_Given text_:
OMB, as part of its Evidence Act rollout, will also rethink how agencies ensure protected access to data for research. Potok said agency officials expect to pilot a single application governmentwide for people seeking access to sensitive data not available to the public.

The pilot resembles plans for a National Secure Data Service envisioned by the Commission on Evidence-Based Policymaking, an advisory group whose recommendations laid the groundwork for the Evidence Act.

“As a state-of-the-art resource for improving government’s capacity to use the data it already collects, the National Secure Data Service will be able to temporarily link existing data and provide secure access to those data for exclusively statistical purposes in connection with approved projects,” the commission wrote in its 2017 final report.

In an effort to strike a balance between access and privacy, Potok said OMB has also asked agencies to provide a list of the statutes that prohibit them from sharing data amongst themselves.

“We’re looking at what does this mean in practice — this ‘Yes, you make it available unless there’s a statute prohibiting it,” she said.

The OMB guidance would, to some degree, spread to the rest of the government some of the best practices federal statistical agencies have already internalized about data use.

“The Evidence Act offers us a chance to change the conversation to say, ‘Why now?’” said Christine Yancey, the Labor Department’s chief evaluation officer. “This is really just about changing behaviors and attitudes towards the data privacy conversation, and I think the Evidence Act offers us a great entrée into the alteration of the conversation.”

Meanwhile, the National Science Foundation has looked at different ways to release data without disclosing the identities associated with that information.

Dorothy Aronson, NSF’S chief information officer and chief data officer, said scrubbing that sensitive data from datasets would make it easier for artificial intelligence algorithms and private-sector companies to use that data.

“When we collect data in the research agencies, we have a whole lot of rules around the data that we’ve collected, and so, even though it looks interesting and it seems like we could really match it up with a bunch of other stuff, we are not allowed to do that,” she said.

In order to make future data-sharing partnerships easier, Aronson said the agency should have more open conversations about data access.

“I’m a little skeptical about the release of the data. I like that we can, but I also feel, realistically, like there’s a lot of barriers,” she said. “We need to build our systems in such a way that we know from the beginning whether the data is going to be available for release or not,” she said.

Even in cases where there is open data available for use, Aronson said NSF employees have shown a reluctance to use the data over concerns about quality and reliability.

“Those things, I think, we have to more-or-less lower the bar for ourselves, and let us use data that might be of a B-quality as long as we explain that it’s of a B-quality,” she said. “We have to say this data may or may not have errors, so the information that comes from it is 80% accurate, or something like that.’

_Work instructions_:
Print the passage of the text on federal data access that begins at the words "Meanwhile, the National" and stops after "use that data.".

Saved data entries
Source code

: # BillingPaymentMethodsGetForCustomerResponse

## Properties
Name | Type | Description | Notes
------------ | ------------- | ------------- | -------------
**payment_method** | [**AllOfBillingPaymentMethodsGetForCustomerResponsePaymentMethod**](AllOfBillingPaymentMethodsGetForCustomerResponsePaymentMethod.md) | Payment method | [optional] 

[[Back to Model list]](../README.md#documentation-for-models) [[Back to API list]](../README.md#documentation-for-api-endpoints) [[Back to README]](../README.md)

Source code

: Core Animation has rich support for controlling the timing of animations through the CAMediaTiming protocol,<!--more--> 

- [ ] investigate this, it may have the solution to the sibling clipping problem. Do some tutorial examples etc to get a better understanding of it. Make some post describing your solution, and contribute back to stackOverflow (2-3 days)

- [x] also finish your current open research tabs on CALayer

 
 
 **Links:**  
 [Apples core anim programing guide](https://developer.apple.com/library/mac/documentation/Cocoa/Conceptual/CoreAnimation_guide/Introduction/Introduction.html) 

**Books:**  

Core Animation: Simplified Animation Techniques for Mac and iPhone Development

_Task output_:
Meanwhile, the National Science Foundation has looked at different ways to release data without disclosing the identities associated with that information.

Dorothy Aronson, NSF’S chief information officer and chief data officer, said scrubbing that sensitive data from datasets would make it easier for artificial intelligence algorithms and private-sector companies to use that data.